Copy every line of the records that includes the word "ремонту".

EXCERPTED DATA: Begin

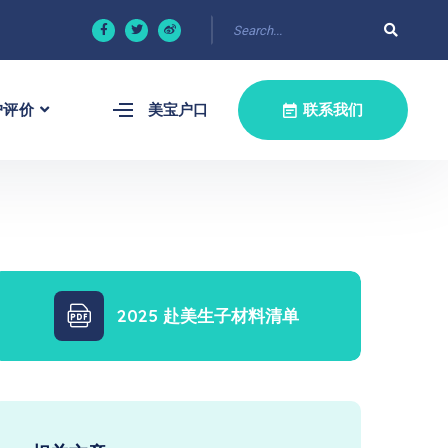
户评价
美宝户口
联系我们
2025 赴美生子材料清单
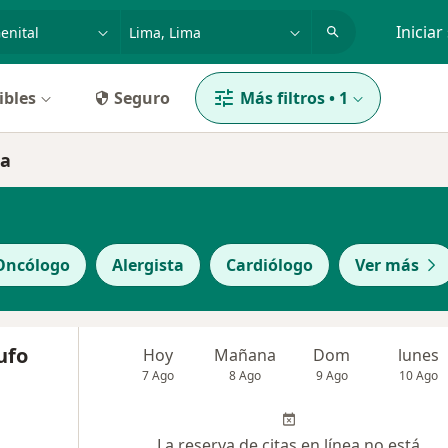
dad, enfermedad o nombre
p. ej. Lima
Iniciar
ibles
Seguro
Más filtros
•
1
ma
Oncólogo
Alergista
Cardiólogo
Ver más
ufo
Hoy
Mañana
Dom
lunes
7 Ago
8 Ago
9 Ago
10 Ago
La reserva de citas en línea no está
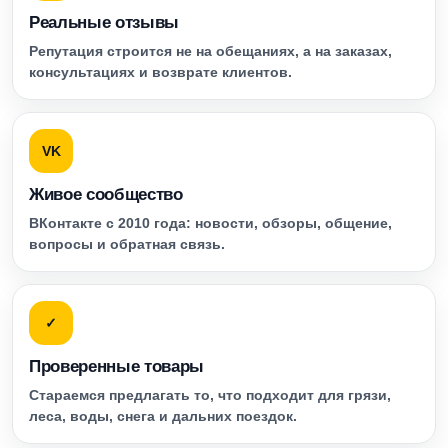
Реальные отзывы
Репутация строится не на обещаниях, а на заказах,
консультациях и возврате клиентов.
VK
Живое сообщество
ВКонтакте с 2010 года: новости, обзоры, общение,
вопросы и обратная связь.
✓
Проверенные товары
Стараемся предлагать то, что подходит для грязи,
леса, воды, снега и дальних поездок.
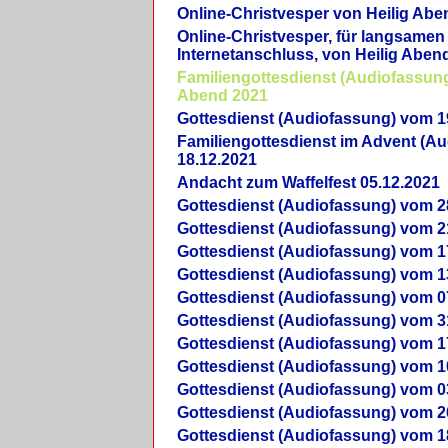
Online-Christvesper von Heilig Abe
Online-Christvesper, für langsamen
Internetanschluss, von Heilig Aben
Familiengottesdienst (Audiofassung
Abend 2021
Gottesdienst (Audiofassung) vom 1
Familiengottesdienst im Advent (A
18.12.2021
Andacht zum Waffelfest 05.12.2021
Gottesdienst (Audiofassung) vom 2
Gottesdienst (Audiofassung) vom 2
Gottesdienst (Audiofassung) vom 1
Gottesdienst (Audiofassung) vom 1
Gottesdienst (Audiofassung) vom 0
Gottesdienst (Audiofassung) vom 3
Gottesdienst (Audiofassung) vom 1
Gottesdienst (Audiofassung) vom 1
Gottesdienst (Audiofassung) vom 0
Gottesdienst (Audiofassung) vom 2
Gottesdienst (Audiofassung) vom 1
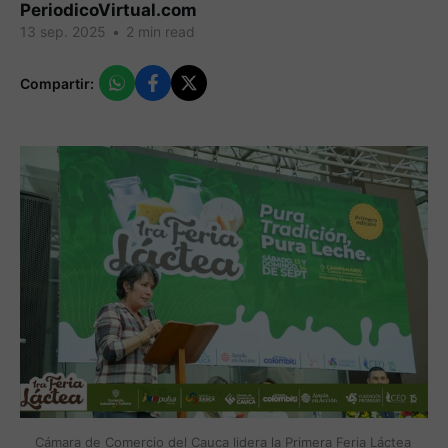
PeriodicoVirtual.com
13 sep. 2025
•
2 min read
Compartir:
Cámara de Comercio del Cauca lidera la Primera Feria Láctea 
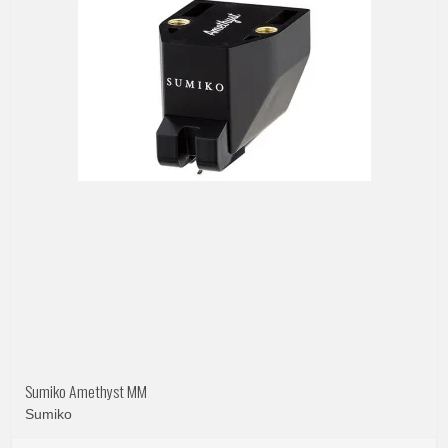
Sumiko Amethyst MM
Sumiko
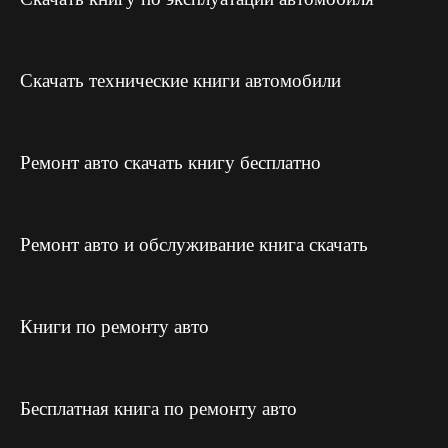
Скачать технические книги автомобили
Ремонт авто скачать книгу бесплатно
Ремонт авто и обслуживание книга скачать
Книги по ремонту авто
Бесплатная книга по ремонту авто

EXCERPTED DATA: End

SOLUTION BELOW –
Книги по ремонту авто
Бесплатная книга по ремонту авто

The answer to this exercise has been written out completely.